Going through the data below, tally every line where the string "lists" occurs, then give only the tally.

── RECORDED INFORMATION ──

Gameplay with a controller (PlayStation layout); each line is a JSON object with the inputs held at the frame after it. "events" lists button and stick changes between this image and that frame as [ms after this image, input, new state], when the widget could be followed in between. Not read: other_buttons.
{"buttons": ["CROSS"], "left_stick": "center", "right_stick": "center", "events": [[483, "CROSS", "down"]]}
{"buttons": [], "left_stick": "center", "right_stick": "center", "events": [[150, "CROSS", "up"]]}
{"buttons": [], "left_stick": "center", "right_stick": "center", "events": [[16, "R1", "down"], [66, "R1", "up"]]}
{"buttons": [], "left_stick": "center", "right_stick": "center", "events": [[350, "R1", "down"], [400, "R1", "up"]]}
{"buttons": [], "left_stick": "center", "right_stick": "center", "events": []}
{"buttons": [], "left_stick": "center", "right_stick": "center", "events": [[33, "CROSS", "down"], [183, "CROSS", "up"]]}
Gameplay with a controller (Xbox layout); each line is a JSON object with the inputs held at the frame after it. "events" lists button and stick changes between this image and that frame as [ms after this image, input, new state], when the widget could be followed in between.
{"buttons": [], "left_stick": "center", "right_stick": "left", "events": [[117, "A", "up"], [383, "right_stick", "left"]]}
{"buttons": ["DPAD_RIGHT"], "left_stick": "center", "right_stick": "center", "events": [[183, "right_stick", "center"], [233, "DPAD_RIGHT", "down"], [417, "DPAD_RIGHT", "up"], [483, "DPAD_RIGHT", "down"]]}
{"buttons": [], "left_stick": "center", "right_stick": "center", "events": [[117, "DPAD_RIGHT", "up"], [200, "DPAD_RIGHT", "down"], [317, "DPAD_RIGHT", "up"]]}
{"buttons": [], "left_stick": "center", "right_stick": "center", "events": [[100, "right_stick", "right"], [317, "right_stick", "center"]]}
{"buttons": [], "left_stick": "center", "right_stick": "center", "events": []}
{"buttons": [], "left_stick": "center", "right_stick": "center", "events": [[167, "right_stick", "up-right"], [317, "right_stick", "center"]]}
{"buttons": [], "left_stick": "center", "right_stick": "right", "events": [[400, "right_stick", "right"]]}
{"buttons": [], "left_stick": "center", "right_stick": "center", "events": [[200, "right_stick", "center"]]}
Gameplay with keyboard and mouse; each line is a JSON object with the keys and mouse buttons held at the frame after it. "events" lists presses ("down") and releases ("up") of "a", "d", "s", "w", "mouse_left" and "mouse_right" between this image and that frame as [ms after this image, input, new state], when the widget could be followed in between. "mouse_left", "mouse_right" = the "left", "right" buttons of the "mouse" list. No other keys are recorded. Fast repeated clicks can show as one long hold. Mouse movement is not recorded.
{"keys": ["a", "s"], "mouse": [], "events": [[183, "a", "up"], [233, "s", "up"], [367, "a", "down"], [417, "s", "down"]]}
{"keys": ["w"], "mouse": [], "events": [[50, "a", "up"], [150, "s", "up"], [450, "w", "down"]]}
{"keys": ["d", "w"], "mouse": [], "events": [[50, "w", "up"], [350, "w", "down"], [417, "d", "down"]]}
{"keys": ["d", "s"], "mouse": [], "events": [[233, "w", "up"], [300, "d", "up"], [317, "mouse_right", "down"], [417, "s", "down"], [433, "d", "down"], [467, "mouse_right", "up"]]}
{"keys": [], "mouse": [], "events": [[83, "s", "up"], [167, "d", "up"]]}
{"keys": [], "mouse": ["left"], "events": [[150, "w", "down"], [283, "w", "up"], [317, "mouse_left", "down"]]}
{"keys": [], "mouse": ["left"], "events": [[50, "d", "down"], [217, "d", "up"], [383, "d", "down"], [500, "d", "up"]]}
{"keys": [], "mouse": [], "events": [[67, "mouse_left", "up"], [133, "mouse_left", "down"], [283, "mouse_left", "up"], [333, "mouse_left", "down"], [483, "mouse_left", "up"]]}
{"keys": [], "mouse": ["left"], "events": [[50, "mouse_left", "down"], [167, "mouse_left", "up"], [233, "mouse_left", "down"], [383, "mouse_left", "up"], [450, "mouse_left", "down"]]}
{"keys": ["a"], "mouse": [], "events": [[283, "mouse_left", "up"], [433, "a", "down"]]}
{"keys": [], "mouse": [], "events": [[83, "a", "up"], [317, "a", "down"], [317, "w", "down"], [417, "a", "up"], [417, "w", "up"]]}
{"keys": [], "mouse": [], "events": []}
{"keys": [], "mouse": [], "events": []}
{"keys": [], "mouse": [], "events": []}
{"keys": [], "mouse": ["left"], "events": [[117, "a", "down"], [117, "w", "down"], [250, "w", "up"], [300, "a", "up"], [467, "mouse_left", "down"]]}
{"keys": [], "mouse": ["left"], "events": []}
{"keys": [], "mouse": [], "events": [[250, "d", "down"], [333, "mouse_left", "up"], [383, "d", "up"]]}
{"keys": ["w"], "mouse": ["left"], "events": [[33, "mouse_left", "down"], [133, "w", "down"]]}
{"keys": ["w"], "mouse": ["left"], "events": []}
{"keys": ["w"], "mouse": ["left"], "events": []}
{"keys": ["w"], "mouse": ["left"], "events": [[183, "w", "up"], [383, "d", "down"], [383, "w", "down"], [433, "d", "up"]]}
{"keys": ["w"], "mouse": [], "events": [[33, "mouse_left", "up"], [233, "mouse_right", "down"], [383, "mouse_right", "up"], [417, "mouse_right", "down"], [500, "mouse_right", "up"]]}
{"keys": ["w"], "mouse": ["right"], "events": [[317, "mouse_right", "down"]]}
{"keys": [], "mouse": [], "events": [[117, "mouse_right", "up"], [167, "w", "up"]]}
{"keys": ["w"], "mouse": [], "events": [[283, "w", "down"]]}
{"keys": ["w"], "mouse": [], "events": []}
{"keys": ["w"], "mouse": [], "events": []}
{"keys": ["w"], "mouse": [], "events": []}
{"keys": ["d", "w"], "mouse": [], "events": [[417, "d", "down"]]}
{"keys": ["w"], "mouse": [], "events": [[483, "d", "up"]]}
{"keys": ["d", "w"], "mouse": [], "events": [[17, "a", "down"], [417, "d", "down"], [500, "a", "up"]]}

───

> **RESPONSE BOX**: 3